*READING PASSAGE:*
'''
An example of ascending ITLC-SG analysis for the determination of the radiolabeling yield of [99mTc]Tc-DPD-Fe3O4 DMCA incubated for 60 min at room temperature, using acetone (panel a) and sodium citrate solution (0.1 M) (panel b) as the mobile phases, is indicated in Figure 1. Referring to the radio-chromatogram of Figure 1a, both the [99mTc]Tc-DPD-Fe3O4 DMCA and the colloidal 99mTc remained at the application point of the strip (98.6% of the total radioactivity counts), while the unbound [99mTc]TcO4− ions migrated with acetone to the front of the strip (1.34% of the total radioactivity counts). Referring to the radio-chromatogram of Figure 1b, colloidal 99mTc remained at the application point (2.6% of the total radioactivity counts), while both the DMCA and free [99mTc]TcO4− ions migrated with the solvent to the front of the strip (97.5% of the total radioactivity counts). From the combination of these two systems, we estimated the radiolabeling yield of the DMCA, which was found to be 96.1% for this specific radiolabeling experiment.
Hydrodynamic Size of [99mTc]Tc-DPD-Fe3O4 DMCA
After radiosynthesis, the [99mTc]Tc-DPD-Fe3O4 DMCA was evaluated for its hydrodynamic size. According to the obtained data presented in Figure 1c, two monomodal size distributions of [99mTc]Tc-DPD-Fe3O4 DMCA with mean intensity weighted hydrodynamic diameters of about 300–450 nm were observed from two independent measurements. Considering that the DMCA exhibited a larger hydrodynamic diameter, compared to the one obtained from the parent, non-radiolabeled CA, DPD-Fe3O4 (Dh = 96 nm) [28], we assume that this result is due to the radiolabeling conditions used [34].
'''
*PROBLEM DETAILS:*
Copy the entire passage on the radiolabeling yield and hydrodynamic size of [99mTc]Tc-DPD-Fe3O4 DMCA word for word.

*Items from a data source:*
'''
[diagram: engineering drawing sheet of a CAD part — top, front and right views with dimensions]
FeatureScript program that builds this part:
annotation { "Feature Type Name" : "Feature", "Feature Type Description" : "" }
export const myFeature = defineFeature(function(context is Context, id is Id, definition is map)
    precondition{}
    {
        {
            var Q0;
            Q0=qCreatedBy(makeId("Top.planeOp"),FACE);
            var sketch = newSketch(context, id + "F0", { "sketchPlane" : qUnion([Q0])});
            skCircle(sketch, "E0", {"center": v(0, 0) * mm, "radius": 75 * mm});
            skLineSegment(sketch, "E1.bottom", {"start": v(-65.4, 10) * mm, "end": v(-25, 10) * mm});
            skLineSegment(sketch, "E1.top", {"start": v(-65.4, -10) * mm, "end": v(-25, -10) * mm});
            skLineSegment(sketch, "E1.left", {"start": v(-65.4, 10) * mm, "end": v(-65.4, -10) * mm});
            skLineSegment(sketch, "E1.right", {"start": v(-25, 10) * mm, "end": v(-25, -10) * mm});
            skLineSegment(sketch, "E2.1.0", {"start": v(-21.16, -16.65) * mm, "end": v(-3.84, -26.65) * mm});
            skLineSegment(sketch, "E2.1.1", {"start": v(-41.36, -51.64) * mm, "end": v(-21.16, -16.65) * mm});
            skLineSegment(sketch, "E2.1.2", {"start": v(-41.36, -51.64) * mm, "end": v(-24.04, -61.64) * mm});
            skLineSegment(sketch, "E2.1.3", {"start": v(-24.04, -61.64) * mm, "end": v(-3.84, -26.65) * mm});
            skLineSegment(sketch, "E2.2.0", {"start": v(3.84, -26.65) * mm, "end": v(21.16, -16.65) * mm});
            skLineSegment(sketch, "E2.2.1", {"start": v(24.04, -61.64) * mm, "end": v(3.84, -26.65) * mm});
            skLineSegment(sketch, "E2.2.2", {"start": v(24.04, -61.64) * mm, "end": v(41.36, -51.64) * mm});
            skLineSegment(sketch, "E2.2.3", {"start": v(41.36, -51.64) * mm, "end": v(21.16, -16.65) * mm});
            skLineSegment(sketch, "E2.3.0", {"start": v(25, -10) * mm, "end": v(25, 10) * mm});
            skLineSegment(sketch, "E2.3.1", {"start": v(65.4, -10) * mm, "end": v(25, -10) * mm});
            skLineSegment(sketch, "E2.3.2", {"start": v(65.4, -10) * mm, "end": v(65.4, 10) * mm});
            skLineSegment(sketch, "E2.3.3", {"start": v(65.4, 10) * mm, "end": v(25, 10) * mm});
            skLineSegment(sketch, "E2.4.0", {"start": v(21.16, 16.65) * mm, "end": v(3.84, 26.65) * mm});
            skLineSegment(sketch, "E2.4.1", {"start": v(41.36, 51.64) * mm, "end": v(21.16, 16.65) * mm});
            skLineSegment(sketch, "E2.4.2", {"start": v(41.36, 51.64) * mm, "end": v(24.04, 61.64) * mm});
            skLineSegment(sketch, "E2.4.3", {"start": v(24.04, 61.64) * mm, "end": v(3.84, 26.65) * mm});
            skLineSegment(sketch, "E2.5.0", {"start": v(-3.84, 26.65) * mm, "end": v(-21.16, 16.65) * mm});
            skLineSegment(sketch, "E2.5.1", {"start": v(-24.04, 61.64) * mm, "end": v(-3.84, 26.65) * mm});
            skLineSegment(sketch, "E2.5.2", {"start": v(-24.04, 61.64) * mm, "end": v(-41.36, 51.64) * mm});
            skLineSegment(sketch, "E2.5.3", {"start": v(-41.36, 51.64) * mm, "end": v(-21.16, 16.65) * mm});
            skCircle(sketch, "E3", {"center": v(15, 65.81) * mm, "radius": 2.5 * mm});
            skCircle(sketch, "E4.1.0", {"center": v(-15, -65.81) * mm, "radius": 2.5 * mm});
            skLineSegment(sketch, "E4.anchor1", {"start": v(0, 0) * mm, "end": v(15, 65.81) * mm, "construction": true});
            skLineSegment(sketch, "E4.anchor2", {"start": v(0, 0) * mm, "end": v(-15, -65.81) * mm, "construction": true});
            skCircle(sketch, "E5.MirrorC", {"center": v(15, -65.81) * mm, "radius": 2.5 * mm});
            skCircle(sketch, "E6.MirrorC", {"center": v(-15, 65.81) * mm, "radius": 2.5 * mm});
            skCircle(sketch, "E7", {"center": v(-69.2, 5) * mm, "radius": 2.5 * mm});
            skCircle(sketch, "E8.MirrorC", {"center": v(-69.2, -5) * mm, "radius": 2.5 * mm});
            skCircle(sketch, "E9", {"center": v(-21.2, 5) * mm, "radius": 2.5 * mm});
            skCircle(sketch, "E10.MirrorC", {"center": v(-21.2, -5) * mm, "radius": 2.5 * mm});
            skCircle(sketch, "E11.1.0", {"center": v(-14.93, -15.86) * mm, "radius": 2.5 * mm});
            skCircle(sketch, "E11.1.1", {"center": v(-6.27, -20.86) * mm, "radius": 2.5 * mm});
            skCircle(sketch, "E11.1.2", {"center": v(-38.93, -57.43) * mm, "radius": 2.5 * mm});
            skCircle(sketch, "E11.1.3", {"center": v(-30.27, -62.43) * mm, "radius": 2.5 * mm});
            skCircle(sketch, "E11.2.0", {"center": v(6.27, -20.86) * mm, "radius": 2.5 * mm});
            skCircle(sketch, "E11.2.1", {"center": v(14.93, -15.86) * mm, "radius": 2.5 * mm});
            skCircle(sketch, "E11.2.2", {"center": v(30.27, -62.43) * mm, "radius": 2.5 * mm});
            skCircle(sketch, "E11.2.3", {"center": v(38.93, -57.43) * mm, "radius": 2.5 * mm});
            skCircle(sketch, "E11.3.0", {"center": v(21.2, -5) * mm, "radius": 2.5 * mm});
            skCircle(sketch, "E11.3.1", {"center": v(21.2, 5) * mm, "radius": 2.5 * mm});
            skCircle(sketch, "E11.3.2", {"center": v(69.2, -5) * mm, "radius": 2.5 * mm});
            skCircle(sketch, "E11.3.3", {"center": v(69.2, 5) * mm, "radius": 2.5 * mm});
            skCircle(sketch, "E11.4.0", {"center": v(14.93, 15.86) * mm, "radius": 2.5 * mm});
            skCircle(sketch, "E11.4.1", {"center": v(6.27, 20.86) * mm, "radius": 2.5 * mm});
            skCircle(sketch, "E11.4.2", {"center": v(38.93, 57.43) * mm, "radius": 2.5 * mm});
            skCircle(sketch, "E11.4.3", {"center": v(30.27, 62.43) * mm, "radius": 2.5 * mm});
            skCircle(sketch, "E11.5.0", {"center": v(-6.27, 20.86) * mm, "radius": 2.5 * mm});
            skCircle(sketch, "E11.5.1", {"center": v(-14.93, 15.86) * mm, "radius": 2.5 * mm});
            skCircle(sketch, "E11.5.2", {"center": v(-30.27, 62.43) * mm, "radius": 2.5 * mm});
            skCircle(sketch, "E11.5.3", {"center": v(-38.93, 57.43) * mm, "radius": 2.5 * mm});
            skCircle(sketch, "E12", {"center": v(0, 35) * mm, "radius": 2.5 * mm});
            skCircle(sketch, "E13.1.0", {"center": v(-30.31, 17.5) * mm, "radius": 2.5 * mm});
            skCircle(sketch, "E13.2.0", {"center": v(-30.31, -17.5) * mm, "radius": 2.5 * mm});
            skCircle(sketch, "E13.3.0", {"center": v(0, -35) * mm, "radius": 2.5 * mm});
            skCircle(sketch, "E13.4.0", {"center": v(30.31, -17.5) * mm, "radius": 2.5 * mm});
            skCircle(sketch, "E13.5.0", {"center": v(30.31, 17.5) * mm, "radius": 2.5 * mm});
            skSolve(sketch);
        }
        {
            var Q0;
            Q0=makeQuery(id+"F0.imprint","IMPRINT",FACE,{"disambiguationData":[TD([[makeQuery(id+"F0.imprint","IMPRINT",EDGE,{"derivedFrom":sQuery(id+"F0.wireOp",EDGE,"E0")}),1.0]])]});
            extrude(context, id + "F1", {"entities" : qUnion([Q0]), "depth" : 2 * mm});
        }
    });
'''
*WRITTEN ANSWER:*
An example of ascending ITLC-SG analysis for the determination of the radiolabeling yield of [99mTc]Tc-DPD-Fe3O4 DMCA incubated for 60 min at room temperature, using acetone (panel a) and sodium citrate solution (0.1 M) (panel b) as the mobile phases, is indicated in Figure 1. Referring to the radio-chromatogram of Figure 1a, both the [99mTc]Tc-DPD-Fe3O4 DMCA and the colloidal 99mTc remained at the application point of the strip (98.6% of the total radioactivity counts), while the unbound [99mTc]TcO4− ions migrated with acetone to the front of the strip (1.34% of the total radioactivity counts). Referring to the radio-chromatogram of Figure 1b, colloidal 99mTc remained at the application point (2.6% of the total radioactivity counts), while both the DMCA and free [99mTc]TcO4− ions migrated with the solvent to the front of the strip (97.5% of the total radioactivity counts). From the combination of these two systems, we estimated the radiolabeling yield of the DMCA, which was found to be 96.1% for this specific radiolabeling experiment.
Hydrodynamic Size of [99mTc]Tc-DPD-Fe3O4 DMCA
After radiosynthesis, the [99mTc]Tc-DPD-Fe3O4 DMCA was evaluated for its hydrodynamic size. According to the obtained data presented in Figure 1c, two monomodal size distributions of [99mTc]Tc-DPD-Fe3O4 DMCA with mean intensity weighted hydrodynamic diameters of about 300–450 nm were observed from two independent measurements. Considering that the DMCA exhibited a larger hydrodynamic diameter, compared to the one obtained from the parent, non-radiolabeled CA, DPD-Fe3O4 (Dh = 96 nm) [28], we assume that this result is due to the radiolabeling conditions used [34].